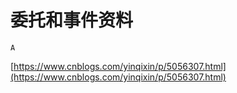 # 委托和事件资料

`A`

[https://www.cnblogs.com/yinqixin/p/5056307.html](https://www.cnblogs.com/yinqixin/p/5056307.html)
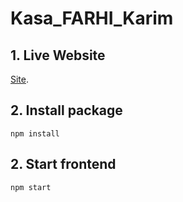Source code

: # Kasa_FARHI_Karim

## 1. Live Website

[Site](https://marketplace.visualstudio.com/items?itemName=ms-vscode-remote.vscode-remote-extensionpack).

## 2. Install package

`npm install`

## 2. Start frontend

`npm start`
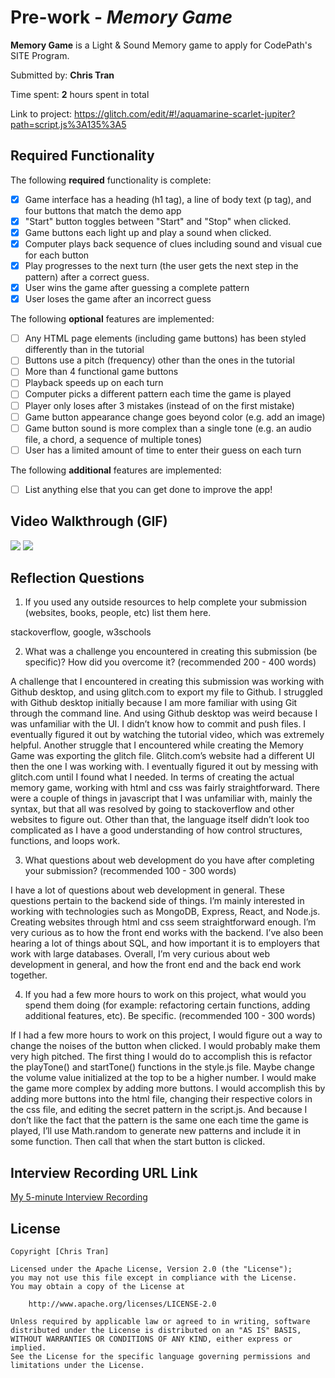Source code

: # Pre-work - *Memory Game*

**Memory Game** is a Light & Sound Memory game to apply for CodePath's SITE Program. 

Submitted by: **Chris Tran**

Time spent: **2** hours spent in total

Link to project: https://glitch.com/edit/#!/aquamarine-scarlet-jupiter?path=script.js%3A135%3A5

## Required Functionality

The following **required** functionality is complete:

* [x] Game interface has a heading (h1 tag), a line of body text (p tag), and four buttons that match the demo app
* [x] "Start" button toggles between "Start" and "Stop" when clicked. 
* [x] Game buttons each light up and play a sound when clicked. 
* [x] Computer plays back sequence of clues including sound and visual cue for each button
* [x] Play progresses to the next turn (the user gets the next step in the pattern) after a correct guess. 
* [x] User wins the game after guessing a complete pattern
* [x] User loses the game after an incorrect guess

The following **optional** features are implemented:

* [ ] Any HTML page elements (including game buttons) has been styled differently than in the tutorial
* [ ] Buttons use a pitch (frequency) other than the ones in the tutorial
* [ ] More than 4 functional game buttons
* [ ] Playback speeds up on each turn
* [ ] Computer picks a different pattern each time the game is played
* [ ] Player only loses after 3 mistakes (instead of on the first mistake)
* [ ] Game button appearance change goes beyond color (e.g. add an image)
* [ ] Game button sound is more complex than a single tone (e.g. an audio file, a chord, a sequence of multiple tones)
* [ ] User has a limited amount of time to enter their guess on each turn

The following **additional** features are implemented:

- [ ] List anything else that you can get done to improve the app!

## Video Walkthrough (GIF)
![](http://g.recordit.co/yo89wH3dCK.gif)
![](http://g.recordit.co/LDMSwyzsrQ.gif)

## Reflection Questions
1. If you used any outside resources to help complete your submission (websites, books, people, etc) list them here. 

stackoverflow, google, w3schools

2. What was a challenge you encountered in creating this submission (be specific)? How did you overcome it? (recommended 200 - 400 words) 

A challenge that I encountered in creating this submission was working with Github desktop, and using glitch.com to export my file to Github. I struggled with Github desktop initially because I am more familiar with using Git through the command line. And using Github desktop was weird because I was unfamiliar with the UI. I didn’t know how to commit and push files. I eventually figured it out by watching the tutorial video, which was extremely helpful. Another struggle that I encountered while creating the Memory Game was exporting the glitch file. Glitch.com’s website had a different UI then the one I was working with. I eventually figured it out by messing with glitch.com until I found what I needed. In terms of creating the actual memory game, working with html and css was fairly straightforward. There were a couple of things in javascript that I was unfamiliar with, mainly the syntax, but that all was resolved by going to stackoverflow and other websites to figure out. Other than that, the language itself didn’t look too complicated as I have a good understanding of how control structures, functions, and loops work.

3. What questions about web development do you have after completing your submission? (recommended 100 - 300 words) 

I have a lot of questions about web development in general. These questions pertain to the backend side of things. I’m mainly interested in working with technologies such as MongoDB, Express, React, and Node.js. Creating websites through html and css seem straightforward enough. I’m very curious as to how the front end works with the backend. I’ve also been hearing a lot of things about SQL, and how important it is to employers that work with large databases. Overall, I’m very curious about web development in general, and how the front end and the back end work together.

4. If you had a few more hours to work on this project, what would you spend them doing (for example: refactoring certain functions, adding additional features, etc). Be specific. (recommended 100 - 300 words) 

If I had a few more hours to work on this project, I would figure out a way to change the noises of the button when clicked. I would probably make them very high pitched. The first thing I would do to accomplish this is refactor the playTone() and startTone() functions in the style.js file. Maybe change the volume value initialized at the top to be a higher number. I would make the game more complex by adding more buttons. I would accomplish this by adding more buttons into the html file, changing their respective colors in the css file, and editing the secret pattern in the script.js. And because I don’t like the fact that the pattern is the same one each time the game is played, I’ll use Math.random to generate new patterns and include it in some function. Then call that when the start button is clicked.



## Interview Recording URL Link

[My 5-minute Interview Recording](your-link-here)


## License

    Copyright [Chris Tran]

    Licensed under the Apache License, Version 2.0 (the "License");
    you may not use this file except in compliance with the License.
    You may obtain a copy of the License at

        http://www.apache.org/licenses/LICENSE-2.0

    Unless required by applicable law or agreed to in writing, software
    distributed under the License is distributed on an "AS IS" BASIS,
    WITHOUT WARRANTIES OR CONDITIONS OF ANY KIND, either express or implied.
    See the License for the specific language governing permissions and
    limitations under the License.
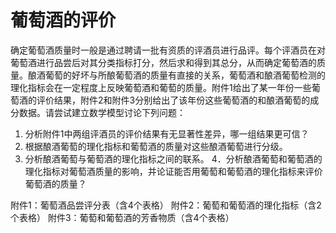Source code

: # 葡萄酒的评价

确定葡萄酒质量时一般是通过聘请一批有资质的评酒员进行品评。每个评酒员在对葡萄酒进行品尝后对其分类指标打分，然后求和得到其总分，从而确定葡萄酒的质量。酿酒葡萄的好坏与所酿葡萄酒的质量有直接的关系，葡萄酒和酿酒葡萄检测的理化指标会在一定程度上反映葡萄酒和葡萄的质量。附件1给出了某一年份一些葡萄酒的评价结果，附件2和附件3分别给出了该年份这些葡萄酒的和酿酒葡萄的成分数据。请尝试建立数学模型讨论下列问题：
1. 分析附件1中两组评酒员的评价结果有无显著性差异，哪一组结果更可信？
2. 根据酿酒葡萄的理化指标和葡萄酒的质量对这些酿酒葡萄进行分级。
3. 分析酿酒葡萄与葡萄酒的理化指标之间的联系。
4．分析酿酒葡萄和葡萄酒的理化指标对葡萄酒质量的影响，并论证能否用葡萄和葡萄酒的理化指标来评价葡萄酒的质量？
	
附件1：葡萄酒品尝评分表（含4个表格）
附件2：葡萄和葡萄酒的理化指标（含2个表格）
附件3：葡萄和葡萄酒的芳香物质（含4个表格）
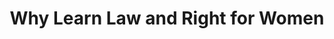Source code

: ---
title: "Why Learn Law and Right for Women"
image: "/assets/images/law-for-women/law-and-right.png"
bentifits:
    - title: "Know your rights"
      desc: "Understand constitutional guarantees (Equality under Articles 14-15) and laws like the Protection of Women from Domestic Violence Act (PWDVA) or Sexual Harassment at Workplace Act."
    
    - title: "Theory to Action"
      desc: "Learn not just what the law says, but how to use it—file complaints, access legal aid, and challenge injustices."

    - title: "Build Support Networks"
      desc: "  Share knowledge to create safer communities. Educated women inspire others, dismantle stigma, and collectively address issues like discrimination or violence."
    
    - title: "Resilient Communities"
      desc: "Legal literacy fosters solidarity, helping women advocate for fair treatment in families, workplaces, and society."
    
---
..........
EXERCISE DIRECTIONS:
Keep every word of the records exact as you write them out, but drop the pictures.

ANSWER SPACE:
 # 委托和事件资料

`A`

[https://www.cnblogs.com/yinqixin/p/5056307.html](https://www.cnblogs.com/yinqixin/p/5056307.html)
Source code

: # Kasa_FARHI_Karim

## 1. Live Website

[Site](https://marketplace.visualstudio.com/items?itemName=ms-vscode-remote.vscode-remote-extensionpack).

## 2. Install package

`npm install`

## 2. Start frontend

`npm start`
Source code

: # Pre-work - *Memory Game*

**Memory Game** is a Light & Sound Memory game to apply for CodePath's SITE Program. 

Submitted by: **Chris Tran**

Time spent: **2** hours spent in total

Link to project: https://glitch.com/edit/#!/aquamarine-scarlet-jupiter?path=script.js%3A135%3A5

## Required Functionality

The following **required** functionality is complete:

* [x] Game interface has a heading (h1 tag), a line of body text (p tag), and four buttons that match the demo app
* [x] "Start" button toggles between "Start" and "Stop" when clicked. 
* [x] Game buttons each light up and play a sound when clicked. 
* [x] Computer plays back sequence of clues including sound and visual cue for each button
* [x] Play progresses to the next turn (the user gets the next step in the pattern) after a correct guess. 
* [x] User wins the game after guessing a complete pattern
* [x] User loses the game after an incorrect guess

The following **optional** features are implemented:

* [ ] Any HTML page elements (including game buttons) has been styled differently than in the tutorial
* [ ] Buttons use a pitch (frequency) other than the ones in the tutorial
* [ ] More than 4 functional game buttons
* [ ] Playback speeds up on each turn
* [ ] Computer picks a different pattern each time the game is played
* [ ] Player only loses after 3 mistakes (instead of on the first mistake)
* [ ] Game button appearance change goes beyond color (e.g. add an image)
* [ ] Game button sound is more complex than a single tone (e.g. an audio file, a chord, a sequence of multiple tones)
* [ ] User has a limited amount of time to enter their guess on each turn

The following **additional** features are implemented:

- [ ] List anything else that you can get done to improve the app!

## Video Walkthrough (GIF)
![](http://g.recordit.co/yo89wH3dCK.gif)
![](http://g.recordit.co/LDMSwyzsrQ.gif)

## Reflection Questions
1. If you used any outside resources to help complete your submission (websites, books, people, etc) list them here. 

stackoverflow, google, w3schools

2. What was a challenge you encountered in creating this submission (be specific)? How did you overcome it? (recommended 200 - 400 words) 

A challenge that I encountered in creating this submission was working with Github desktop, and using glitch.com to export my file to Github. I struggled with Github desktop initially because I am more familiar with using Git through the command line. And using Github desktop was weird because I was unfamiliar with the UI. I didn’t know how to commit and push files. I eventually figured it out by watching the tutorial video, which was extremely helpful. Another struggle that I encountered while creating the Memory Game was exporting the glitch file. Glitch.com’s website had a different UI then the one I was working with. I eventually figured it out by messing with glitch.com until I found what I needed. In terms of creating the actual memory game, working with html and css was fairly straightforward. There were a couple of things in javascript that I was unfamiliar with, mainly the syntax, but that all was resolved by going to stackoverflow and other websites to figure out. Other than that, the language itself didn’t look too complicated as I have a good understanding of how control structures, functions, and loops work.

3. What questions about web development do you have after completing your submission? (recommended 100 - 300 words) 

I have a lot of questions about web development in general. These questions pertain to the backend side of things. I’m mainly interested in working with technologies such as MongoDB, Express, React, and Node.js. Creating websites through html and css seem straightforward enough. I’m very curious as to how the front end works with the backend. I’ve also been hearing a lot of things about SQL, and how important it is to employers that work with large databases. Overall, I’m very curious about web development in general, and how the front end and the back end work together.

4. If you had a few more hours to work on this project, what would you spend them doing (for example: refactoring certain functions, adding additional features, etc). Be specific. (recommended 100 - 300 words) 

If I had a few more hours to work on this project, I would figure out a way to change the noises of the button when clicked. I would probably make them very high pitched. The first thing I would do to accomplish this is refactor the playTone() and startTone() functions in the style.js file. Maybe change the volume value initialized at the top to be a higher number. I would make the game more complex by adding more buttons. I would accomplish this by adding more buttons into the html file, changing their respective colors in the css file, and editing the secret pattern in the script.js. And because I don’t like the fact that the pattern is the same one each time the game is played, I’ll use Math.random to generate new patterns and include it in some function. Then call that when the start button is clicked.



## Interview Recording URL Link

[My 5-minute Interview Recording](your-link-here)


## License

    Copyright [Chris Tran]

    Licensed under the Apache License, Version 2.0 (the "License");
    you may not use this file except in compliance with the License.
    You may obtain a copy of the License at

        http://www.apache.org/licenses/LICENSE-2.0

    Unless required by applicable law or agreed to in writing, software
    distributed under the License is distributed on an "AS IS" BASIS,
    WITHOUT WARRANTIES OR CONDITIONS OF ANY KIND, either express or implied.
    See the License for the specific language governing permissions and
    limitations under the License.
Source code

: # 葡萄酒的评价

确定葡萄酒质量时一般是通过聘请一批有资质的评酒员进行品评。每个评酒员在对葡萄酒进行品尝后对其分类指标打分，然后求和得到其总分，从而确定葡萄酒的质量。酿酒葡萄的好坏与所酿葡萄酒的质量有直接的关系，葡萄酒和酿酒葡萄检测的理化指标会在一定程度上反映葡萄酒和葡萄的质量。附件1给出了某一年份一些葡萄酒的评价结果，附件2和附件3分别给出了该年份这些葡萄酒的和酿酒葡萄的成分数据。请尝试建立数学模型讨论下列问题：
1. 分析附件1中两组评酒员的评价结果有无显著性差异，哪一组结果更可信？
2. 根据酿酒葡萄的理化指标和葡萄酒的质量对这些酿酒葡萄进行分级。
3. 分析酿酒葡萄与葡萄酒的理化指标之间的联系。
4．分析酿酒葡萄和葡萄酒的理化指标对葡萄酒质量的影响，并论证能否用葡萄和葡萄酒的理化指标来评价葡萄酒的质量？
	
附件1：葡萄酒品尝评分表（含4个表格）
附件2：葡萄和葡萄酒的理化指标（含2个表格）
附件3：葡萄和葡萄酒的芳香物质（含4个表格）
Source code

: ---
title: "Why Learn Law and Right for Women"
image: "/assets/images/law-for-women/law-and-right.png"
bentifits:
    - title: "Know your rights"
      desc: "Understand constitutional guarantees (Equality under Articles 14-15) and laws like the Protection of Women from Domestic Violence Act (PWDVA) or Sexual Harassment at Workplace Act."
    
    - title: "Theory to Action"
      desc: "Learn not just what the law says, but how to use it—file complaints, access legal aid, and challenge injustices."

    - title: "Build Support Networks"
      desc: "  Share knowledge to create safer communities. Educated women inspire others, dismantle stigma, and collectively address issues like discrimination or violence."
    
    - title: "Resilient Communities"
      desc: "Legal literacy fosters solidarity, helping women advocate for fair treatment in families, workplaces, and society."
    
---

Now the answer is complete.